# WHAT TO WORK ON
Find the line with "you provide a" in the records below. Copy it and every line after it, up to and including the line with "еглость и произношение звучит правильно и".

Transcribed page contents:
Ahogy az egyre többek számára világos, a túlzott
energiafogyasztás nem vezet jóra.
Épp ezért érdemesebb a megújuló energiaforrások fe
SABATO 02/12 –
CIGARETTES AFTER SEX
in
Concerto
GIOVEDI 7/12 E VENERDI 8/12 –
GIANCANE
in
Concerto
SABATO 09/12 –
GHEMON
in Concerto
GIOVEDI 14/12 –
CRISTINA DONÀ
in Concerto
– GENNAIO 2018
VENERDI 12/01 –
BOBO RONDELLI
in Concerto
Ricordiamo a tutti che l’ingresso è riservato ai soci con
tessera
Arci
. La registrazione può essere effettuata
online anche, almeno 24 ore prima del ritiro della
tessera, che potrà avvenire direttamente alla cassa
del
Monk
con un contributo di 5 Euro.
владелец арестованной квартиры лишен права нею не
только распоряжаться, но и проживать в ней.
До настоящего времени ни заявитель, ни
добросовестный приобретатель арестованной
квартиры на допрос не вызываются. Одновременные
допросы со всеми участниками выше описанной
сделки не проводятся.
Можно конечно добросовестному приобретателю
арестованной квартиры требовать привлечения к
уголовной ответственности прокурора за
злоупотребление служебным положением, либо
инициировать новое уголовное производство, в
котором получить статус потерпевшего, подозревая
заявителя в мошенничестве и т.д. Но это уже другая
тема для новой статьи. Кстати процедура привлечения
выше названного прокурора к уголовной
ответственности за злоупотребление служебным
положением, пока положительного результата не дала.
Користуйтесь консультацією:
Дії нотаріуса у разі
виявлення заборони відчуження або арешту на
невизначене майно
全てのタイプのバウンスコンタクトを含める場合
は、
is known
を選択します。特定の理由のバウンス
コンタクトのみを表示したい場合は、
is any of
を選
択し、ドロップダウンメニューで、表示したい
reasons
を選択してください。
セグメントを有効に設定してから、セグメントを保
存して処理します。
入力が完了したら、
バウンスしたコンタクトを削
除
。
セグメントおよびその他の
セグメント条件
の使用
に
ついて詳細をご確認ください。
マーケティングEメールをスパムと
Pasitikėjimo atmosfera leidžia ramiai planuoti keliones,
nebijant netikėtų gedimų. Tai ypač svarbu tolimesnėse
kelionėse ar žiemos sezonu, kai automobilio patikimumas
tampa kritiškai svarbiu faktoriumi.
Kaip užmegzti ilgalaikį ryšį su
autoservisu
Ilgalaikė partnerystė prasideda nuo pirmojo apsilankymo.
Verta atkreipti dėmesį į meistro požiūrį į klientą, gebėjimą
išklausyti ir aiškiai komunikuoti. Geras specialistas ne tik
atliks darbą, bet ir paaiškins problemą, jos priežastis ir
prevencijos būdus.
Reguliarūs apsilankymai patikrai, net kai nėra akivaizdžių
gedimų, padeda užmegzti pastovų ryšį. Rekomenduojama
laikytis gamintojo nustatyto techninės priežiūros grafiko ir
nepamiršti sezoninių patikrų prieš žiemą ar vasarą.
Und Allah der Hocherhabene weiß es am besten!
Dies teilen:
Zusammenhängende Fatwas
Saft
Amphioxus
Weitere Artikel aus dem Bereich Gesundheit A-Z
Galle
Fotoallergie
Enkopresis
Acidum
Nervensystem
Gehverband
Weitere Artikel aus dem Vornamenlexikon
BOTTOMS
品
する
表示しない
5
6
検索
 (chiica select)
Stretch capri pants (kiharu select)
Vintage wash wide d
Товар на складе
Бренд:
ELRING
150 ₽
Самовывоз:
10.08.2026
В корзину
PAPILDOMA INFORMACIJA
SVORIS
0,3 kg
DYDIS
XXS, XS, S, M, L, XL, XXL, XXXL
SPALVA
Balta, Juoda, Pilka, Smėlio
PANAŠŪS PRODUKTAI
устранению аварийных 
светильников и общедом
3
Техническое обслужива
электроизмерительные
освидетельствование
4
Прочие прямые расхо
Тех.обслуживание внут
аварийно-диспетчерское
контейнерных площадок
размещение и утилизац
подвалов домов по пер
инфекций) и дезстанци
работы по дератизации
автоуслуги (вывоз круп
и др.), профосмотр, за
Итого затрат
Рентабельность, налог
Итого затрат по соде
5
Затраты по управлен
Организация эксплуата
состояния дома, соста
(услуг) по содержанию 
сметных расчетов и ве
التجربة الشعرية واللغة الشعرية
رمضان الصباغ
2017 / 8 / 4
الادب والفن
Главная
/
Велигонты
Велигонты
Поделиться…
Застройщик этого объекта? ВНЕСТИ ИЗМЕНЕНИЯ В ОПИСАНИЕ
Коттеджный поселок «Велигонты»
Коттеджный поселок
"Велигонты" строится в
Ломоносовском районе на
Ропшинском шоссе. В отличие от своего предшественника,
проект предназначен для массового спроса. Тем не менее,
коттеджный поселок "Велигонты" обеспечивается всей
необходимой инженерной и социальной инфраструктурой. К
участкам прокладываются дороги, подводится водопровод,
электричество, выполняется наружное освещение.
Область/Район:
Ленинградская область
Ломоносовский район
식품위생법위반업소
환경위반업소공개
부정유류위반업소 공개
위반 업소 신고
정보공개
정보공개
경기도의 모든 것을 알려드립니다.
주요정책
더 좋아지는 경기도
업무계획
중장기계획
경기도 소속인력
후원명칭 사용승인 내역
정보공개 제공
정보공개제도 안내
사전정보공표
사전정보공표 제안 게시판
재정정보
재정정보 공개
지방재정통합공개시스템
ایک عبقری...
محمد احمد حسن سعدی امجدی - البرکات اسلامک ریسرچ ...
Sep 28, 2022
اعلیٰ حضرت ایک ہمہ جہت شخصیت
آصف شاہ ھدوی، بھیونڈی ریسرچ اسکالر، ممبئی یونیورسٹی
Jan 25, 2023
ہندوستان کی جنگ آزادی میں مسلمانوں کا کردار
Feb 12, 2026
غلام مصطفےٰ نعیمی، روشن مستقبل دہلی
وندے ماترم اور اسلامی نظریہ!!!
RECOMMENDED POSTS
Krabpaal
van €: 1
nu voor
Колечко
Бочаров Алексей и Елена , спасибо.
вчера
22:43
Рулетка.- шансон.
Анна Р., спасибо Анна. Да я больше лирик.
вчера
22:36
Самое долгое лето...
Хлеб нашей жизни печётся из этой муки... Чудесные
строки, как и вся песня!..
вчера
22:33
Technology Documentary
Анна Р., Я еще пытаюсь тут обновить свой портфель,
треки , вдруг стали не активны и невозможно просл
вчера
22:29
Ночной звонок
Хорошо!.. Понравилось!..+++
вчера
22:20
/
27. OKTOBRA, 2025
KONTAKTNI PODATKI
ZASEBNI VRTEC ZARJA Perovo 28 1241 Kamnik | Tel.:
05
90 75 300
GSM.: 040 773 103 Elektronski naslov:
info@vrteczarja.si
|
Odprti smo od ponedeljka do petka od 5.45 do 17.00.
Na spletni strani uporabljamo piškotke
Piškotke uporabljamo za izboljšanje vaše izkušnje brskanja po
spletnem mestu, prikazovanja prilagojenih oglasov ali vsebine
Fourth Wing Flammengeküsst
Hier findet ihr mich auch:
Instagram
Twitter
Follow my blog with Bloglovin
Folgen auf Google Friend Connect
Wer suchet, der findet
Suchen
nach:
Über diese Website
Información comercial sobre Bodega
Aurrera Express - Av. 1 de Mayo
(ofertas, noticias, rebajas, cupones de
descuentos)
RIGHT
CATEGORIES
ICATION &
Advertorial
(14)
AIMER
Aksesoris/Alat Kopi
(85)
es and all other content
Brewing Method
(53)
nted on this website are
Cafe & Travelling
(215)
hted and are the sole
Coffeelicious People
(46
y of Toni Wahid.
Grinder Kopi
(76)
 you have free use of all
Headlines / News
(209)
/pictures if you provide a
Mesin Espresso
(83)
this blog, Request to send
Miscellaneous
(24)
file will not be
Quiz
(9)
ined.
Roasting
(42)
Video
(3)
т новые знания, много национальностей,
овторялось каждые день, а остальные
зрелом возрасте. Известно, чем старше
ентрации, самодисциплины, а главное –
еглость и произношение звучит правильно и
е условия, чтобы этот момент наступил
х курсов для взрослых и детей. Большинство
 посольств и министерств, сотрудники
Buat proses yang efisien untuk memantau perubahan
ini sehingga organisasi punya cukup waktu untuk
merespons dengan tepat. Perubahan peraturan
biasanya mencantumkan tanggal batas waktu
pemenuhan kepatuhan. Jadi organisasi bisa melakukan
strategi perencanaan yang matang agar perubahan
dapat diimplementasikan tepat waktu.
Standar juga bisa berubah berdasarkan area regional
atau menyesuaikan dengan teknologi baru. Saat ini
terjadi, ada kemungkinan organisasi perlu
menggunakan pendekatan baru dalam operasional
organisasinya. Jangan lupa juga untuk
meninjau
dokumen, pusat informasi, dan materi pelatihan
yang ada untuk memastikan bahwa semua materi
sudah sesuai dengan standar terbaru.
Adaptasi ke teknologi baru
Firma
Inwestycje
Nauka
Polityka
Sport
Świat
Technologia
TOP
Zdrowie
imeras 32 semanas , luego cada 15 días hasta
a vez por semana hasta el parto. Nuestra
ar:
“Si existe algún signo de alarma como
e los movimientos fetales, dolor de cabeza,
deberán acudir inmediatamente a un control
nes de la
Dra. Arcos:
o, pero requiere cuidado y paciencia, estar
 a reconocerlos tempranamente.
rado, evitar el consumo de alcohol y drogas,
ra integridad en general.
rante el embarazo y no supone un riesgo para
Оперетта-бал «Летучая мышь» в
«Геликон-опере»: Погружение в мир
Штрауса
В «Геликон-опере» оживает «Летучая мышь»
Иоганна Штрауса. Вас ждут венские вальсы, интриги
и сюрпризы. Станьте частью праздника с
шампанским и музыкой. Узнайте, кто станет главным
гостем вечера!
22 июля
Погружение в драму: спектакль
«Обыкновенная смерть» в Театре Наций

# SOLVED EXERCISE
/pictures if you provide a
Mesin Espresso
(83)
this blog, Request to send
Miscellaneous
(24)
file will not be
Quiz
(9)
ined.
Roasting
(42)
Video
(3)
т новые знания, много национальностей,
овторялось каждые день, а остальные
зрелом возрасте. Известно, чем старше
ентрации, самодисциплины, а главное –
еглость и произношение звучит правильно и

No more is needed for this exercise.